----- Fragmento del documento

1. Entrañas paternales
San Pablo fue, evidentemente, un maestro, un jefe. Sin embargo su relación con sus fieles no es tanto la del doctor con sus alumnos, ni la del caudillo con sus súbditos, sino la del padre con sus hijos: «Pues aunque tengáis diez mil pedagogos en Cristo, pero no muchos padres, que quien os engendró en Cristo por el Evangelio fui yo» (1 Cor 4,15).
Sin duda que no deja de ser cautivante esta analogía de la paternidad. Pero aun ella le resulta demasiado débil para expresar la intensidad de su amor. Quiere ser más que un padre, quiere llegar a ser madre de sus fieles. «¡Hijos míos, les dice, por quienes sufro de nuevo dolores de parto hasta ver a Cristo formado en vosotros!» (Gal 4,19). La expresión tan vigorosa, nos trae el recuerdo de la Santísima Virgen que, aun cuando sin dolores, engendró físicamente al Cristo que Pablo seguirá engendrando místicamente en el alma de los creyentes.
Pero la maternidad paulina no termina en la gestación de Cristo:
«Mientras vivimos estamos siempre entregados a la muerte por amor de Jesús, para que la vida de Jesús se manifieste también en nuestra carne mortal. De manera que en nosotros obre la muerte; en vosotros, la vida» (2 Cor 4,11 12).

----------

• Trabajo solicitado:
1: Por favor, reescribe los registros desde la línea con "genus: Coleomegilla" hasta la línea con "genus: Phaneroserphus", ambas incluidas, sustituyendo "scientific name" por "species" sin cambiar nada más.
2: Sigue escribiendo el texto sobre San Pablo a partir de donde se interrumpe.
El texto y los registros son independientes entre sí.

----- Datos almacenados

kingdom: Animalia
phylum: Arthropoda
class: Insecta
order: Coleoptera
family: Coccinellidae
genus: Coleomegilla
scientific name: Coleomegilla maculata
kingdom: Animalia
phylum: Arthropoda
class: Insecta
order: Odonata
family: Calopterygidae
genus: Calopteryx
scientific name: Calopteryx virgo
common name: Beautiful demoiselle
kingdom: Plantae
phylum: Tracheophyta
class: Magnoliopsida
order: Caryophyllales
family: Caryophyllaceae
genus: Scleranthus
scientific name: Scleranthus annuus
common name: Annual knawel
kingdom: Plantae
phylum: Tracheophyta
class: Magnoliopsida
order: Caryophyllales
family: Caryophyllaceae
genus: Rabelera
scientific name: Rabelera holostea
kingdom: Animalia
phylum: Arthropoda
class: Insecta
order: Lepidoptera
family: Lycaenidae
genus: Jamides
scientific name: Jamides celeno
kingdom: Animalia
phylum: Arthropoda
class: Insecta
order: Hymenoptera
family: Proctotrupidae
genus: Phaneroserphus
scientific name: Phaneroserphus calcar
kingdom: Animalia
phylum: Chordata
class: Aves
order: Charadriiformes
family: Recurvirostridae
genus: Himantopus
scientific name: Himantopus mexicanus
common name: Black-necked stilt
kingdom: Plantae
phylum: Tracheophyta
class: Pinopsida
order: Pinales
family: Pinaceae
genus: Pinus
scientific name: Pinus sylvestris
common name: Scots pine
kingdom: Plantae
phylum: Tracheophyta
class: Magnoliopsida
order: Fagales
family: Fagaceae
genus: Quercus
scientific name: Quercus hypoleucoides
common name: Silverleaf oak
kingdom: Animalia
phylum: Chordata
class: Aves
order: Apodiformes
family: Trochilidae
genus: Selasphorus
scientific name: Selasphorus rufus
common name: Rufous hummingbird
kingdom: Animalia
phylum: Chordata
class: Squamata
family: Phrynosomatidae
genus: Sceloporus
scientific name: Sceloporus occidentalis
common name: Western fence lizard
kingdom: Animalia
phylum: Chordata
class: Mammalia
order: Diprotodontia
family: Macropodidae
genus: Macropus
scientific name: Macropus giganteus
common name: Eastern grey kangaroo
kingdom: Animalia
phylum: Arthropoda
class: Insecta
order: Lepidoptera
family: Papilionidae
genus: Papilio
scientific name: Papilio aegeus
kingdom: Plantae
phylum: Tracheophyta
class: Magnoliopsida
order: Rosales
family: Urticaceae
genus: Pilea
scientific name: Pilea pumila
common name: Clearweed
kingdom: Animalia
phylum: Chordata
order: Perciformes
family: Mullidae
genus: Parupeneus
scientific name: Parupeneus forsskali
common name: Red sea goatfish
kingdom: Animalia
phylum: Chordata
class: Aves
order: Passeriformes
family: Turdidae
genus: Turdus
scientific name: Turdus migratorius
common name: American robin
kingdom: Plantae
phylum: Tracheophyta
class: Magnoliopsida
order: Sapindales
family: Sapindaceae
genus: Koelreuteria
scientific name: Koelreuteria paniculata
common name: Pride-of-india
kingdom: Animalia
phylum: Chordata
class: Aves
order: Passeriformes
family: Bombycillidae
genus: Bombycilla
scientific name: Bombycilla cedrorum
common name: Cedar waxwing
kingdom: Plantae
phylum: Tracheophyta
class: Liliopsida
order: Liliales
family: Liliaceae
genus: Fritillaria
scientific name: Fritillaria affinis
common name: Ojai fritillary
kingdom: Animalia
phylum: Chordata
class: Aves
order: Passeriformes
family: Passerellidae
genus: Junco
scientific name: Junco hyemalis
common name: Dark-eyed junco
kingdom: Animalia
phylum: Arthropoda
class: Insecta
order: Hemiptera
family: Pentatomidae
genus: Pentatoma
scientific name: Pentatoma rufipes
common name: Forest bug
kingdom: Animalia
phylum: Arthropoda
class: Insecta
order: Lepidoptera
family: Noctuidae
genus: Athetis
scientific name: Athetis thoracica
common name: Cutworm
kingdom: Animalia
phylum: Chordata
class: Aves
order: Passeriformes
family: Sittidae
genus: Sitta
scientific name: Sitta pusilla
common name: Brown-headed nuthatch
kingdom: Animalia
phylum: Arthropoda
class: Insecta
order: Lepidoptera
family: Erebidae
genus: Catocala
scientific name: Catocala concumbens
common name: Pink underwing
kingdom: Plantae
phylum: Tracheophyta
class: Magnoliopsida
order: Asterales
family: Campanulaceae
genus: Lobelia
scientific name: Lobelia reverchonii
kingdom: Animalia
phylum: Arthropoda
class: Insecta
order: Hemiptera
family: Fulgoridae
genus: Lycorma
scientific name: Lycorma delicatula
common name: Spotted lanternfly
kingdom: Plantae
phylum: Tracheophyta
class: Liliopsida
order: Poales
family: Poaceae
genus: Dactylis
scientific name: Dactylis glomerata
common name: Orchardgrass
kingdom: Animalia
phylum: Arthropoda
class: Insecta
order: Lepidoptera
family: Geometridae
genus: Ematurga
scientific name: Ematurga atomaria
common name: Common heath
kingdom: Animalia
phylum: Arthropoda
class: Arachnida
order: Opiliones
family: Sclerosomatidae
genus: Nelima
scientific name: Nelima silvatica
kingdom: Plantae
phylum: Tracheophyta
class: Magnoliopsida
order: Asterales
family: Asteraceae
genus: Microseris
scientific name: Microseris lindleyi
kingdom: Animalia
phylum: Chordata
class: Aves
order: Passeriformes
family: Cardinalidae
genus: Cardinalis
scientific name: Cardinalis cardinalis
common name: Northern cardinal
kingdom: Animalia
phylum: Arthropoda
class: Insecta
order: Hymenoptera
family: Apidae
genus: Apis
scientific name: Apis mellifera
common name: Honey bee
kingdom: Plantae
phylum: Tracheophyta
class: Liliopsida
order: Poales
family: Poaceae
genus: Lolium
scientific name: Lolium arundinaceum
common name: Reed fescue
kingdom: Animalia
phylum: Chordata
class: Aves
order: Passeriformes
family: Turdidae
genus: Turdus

----------

• Resultados del ejercicio:
1:
genus: Coleomegilla
species: Coleomegilla maculata
kingdom: Animalia
phylum: Arthropoda
class: Insecta
order: Odonata
family: Calopterygidae
genus: Calopteryx
species: Calopteryx virgo
common name: Beautiful demoiselle
kingdom: Plantae
phylum: Tracheophyta
class: Magnoliopsida
order: Caryophyllales
family: Caryophyllaceae
genus: Scleranthus
species: Scleranthus annuus
common name: Annual knawel
kingdom: Plantae
phylum: Tracheophyta
class: Magnoliopsida
order: Caryophyllales
family: Caryophyllaceae
genus: Rabelera
species: Rabelera holostea
kingdom: Animalia
phylum: Arthropoda
class: Insecta
order: Lepidoptera
family: Lycaenidae
genus: Jamides
species: Jamides celeno
kingdom: Animalia
phylum: Arthropoda
class: Insecta
order: Hymenoptera
family: Proctotrupidae
genus: Phaneroserphus

2:
Como una madre a la que se le extrae sangre para transfundírsela a su hijo, al tiempo que ve cómo éste recobra vida y color, ella va empalideciendo y debilitándose. Lo dice el Apóstol en otro lugar: «Nos gozamos siendo nosotros débiles y vosotros fuertes. Lo que pedimos es vuestra perfección» (2 Cor 13,9).
Es oficio propio de los padres no sólo engendrar a sus hijos sino también alimentarlos. Por eso, dice el Apóstol,
«aun pudiendo hacer pesar sobre vosotros nuestra autoridad como apóstoles de Cristo, nos hicimos como pequeñuelos y como nodriza que cría a sus niños; así, llevados de nuestro amor por vosotros, queremos no sólo daros el Evangelio de Dios, sino aun nuestras propias vidas: tan amados vinisteis a sernos» (1 Tes 2,7-8).
Sólo un padre o una madre sabe el alimento que necesitan sus hijos. Lo mismo acaece en el orden sobrenatural: a veces se necesitan alimentos sólidos, a veces alimentos tiernos. Los corintios, por ejemplo, hijos tan amados de San Pablo, eran aún demasiado débiles:
«Y yo, hermanos, no pude hablaros como a espirituales, sino como a carnales, como a niños en Cristo. Os di a beber leche, no os di comida, porque aún no la admitíais» (1 Cor 3,1-2).
Todas las exhortaciones que el Apóstol dirige a los destinatarios de sus cartas no brotan sino de sus entrañas paternales. Así lo dice expresamente a los tesalonicenses (cf. 1 Tes 2,11-12). Su actitud es la que especifica al apóstol que quiera de veras ser tal: «No busco vuestros bienes, sino a vosotros; hijos los que deben atesorar para los padres, sino los padres para los hijos» (2 Cor 12,14).
2. La correspondencia del amor
El Apóstol no esconde la ternura que experimenta por aquellos a los que ha engendrado en el Señor. Sus hijos son para él como una carta escrita con su propia mano, una carta de Cristo escrita en su corazón (cf. 2 Cor 3,2). Sus hijos son su esperanza, su gozo, su corona de gloria ante Cristo (cf. 1 Tes 2,19-20). Cuando Pablo está prisionero, dice estarlo por amor de sus hijos (cf. Ef 3,1).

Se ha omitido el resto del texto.